In a third study, Kleiner teamed up with Terri Link, RN, a Perioperative Services patient safety specialist at UCH, to identify common sources of contamination in the OR. “Our goal was to focus on policies and processes of cleaning in the operating rooms,” Kleiner said.
A literature review revealed that while there had been plenty of research done on identifying “high-touch” areas in medical/surgical units, not much had been done in perioperative areas, a very different environment.

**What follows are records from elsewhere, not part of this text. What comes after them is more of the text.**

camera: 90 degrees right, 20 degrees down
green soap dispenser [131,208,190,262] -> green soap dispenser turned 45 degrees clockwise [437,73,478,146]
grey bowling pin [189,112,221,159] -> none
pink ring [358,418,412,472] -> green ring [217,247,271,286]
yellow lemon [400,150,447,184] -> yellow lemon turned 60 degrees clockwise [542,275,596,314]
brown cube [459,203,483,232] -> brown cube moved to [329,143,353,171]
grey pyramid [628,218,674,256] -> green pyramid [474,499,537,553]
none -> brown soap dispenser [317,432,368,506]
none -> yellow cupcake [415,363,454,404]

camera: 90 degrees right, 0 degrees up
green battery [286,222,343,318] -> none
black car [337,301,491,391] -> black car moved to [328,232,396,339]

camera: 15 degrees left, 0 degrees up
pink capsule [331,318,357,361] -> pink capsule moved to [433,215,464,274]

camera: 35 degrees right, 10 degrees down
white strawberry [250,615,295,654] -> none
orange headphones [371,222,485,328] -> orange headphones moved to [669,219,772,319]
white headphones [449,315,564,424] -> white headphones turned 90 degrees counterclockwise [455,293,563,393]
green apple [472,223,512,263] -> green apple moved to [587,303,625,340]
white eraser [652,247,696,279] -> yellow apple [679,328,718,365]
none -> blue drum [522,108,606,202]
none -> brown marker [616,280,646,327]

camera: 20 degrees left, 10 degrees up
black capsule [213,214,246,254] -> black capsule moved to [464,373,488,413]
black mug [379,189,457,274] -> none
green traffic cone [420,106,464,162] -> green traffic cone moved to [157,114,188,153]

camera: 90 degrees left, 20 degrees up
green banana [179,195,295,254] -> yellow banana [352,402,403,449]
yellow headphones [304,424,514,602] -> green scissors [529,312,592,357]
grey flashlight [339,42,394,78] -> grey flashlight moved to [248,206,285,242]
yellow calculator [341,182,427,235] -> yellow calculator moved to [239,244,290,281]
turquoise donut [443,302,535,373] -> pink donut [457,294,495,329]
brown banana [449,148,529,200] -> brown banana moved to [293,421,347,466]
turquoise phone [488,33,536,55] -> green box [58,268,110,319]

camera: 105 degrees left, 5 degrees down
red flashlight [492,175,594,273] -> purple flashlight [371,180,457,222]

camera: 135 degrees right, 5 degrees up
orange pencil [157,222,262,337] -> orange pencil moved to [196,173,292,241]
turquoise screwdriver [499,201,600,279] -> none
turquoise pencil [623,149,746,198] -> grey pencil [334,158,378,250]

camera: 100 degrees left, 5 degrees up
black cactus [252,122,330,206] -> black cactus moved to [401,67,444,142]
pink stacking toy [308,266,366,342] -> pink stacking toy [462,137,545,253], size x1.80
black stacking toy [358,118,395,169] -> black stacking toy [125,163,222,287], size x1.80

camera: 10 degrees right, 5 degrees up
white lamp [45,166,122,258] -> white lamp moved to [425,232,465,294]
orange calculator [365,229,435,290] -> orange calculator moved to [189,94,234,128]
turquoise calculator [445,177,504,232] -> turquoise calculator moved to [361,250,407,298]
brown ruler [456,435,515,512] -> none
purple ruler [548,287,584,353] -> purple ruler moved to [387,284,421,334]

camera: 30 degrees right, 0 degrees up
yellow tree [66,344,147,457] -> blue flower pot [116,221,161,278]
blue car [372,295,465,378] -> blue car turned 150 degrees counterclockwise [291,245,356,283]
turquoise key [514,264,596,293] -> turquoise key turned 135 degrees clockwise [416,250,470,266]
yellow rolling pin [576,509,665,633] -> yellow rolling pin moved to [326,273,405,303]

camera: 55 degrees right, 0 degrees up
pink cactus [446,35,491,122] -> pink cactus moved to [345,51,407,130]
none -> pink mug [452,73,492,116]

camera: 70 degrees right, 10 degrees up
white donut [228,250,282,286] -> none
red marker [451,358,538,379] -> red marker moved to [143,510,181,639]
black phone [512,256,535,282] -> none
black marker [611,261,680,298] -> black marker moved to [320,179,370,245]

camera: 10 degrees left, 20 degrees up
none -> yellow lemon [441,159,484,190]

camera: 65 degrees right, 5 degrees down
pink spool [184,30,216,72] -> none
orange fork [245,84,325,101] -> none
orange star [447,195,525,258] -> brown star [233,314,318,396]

“The big finding” of the study, Kleiner said, was that the computer and keyboard at the nurse’s station in the OR was the greatest source of contamination and infection because they were frequently touched by a half-dozen or more people. Anesthesiology equipment, by comparison, received frequent touches, but generally only by the anesthesiologist. The study reinforced the critical importance of good hand hygiene, Kleiner said, adding that the work promises to lead to additional investigations.
“This first project was limited to surgeries of short duration,” she said. “I’d like to do more in GI and colon surgeries, which CMS is interested in.” She cited cardiac units as another area where infections can greatly increase the risk of mortality.
The American Journal of Infection Control published the study this month. Halverson-Carpenter added that UCH is in the process of buying computer keyboards and mouses that are easier to clean.
“The study has had an impact on infection control and the importance of cleaning all surfaces in the OR to reduce the risk of cross-contamination,” Halverson-Carpenter said.
Kleiner’s AORN award is well-deserved and demonstrates the importance of research in moving health care forward, Halverson-Carpenter concluded.
“We are entrenched in evidence-based care, and it’s wonderful to see one of our nurses involved in helping us to set higher standards and making a mark in patient care,” she said.